== PROVIDED ENTRIES ==

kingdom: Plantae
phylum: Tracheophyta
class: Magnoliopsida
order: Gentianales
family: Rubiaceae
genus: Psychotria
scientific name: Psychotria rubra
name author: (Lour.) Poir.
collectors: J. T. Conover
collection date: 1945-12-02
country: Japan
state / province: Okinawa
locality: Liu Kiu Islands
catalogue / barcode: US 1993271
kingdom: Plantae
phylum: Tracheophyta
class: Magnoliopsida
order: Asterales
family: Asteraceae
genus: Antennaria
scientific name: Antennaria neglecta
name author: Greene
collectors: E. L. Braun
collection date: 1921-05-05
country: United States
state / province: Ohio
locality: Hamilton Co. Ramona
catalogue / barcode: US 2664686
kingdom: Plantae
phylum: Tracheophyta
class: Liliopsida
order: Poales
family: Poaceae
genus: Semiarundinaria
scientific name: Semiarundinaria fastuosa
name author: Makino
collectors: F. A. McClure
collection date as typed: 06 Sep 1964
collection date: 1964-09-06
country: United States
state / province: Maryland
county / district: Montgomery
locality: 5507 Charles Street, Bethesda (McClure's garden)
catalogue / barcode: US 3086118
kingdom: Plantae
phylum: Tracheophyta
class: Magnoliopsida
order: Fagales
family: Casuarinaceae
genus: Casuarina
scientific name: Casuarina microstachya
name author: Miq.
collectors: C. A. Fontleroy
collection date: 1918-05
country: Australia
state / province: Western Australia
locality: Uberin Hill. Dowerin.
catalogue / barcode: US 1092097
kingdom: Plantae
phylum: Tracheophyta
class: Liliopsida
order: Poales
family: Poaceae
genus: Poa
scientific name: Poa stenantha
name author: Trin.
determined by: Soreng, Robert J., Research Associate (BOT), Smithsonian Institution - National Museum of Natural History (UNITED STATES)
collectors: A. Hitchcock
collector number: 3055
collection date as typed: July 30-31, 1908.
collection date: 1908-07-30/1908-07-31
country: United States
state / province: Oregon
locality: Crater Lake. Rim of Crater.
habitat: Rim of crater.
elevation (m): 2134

===

● **AIM OF THE TASK**:
Copy out word for word everything from the start of the records down to the line that contains "genus: Antennaria", including that line.

● **SOLUTION**:
kingdom: Plantae
phylum: Tracheophyta
class: Magnoliopsida
order: Gentianales
family: Rubiaceae
genus: Psychotria
scientific name: Psychotria rubra
name author: (Lour.) Poir.
collectors: J. T. Conover
collection date: 1945-12-02
country: Japan
state / province: Okinawa
locality: Liu Kiu Islands
catalogue / barcode: US 1993271
kingdom: Plantae
phylum: Tracheophyta
class: Magnoliopsida
order: Asterales
family: Asteraceae
genus: Antennaria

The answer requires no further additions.